### [DATA RECORDS]
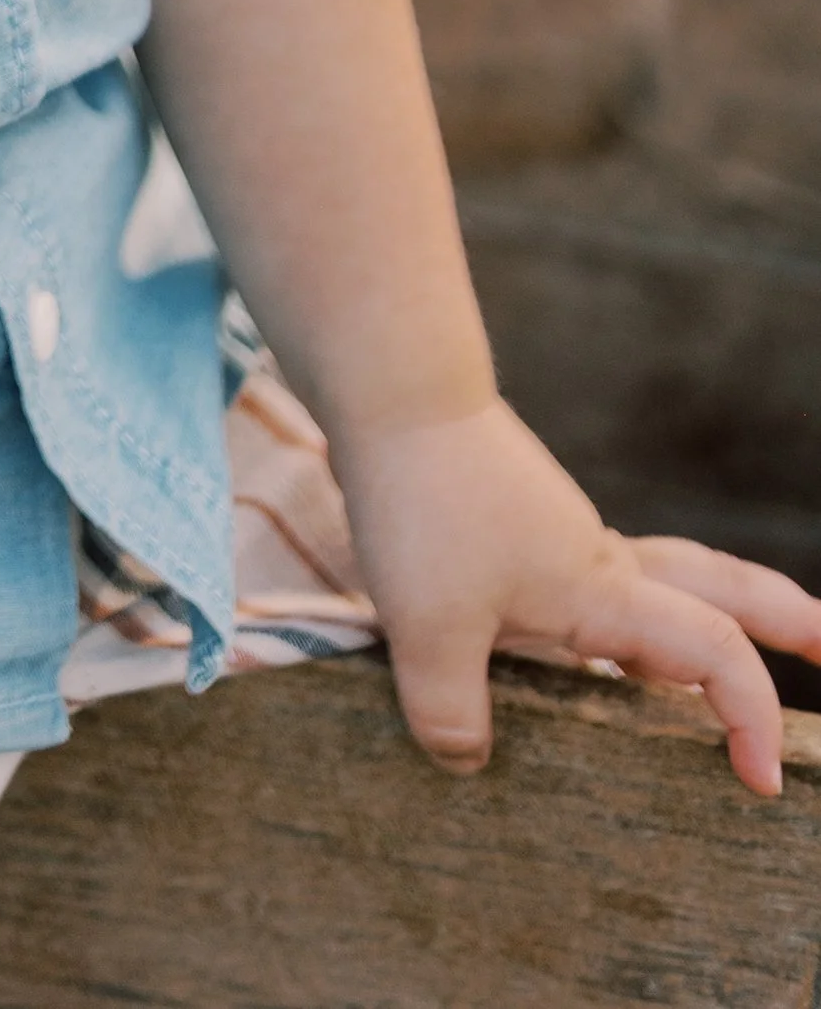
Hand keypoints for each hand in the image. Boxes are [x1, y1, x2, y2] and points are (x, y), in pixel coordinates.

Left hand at [335, 397, 820, 796]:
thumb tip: (465, 761)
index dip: (748, 715)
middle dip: (779, 618)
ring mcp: (557, 533)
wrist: (391, 388)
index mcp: (601, 590)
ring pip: (660, 575)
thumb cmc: (422, 500)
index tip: (762, 781)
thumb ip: (449, 707)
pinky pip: (594, 575)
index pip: (710, 655)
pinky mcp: (513, 518)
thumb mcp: (425, 625)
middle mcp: (596, 560)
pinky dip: (619, 609)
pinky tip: (583, 638)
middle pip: (715, 586)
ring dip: (703, 609)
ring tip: (713, 658)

### [WHAT TO WORK ON]
Sift the material for lines that include the word "index", and copy each one.

### [TASK ANSWER]
index dip: (748, 715)
index mcp: (601, 590)
index tip: (762, 781)
index pip: (710, 655)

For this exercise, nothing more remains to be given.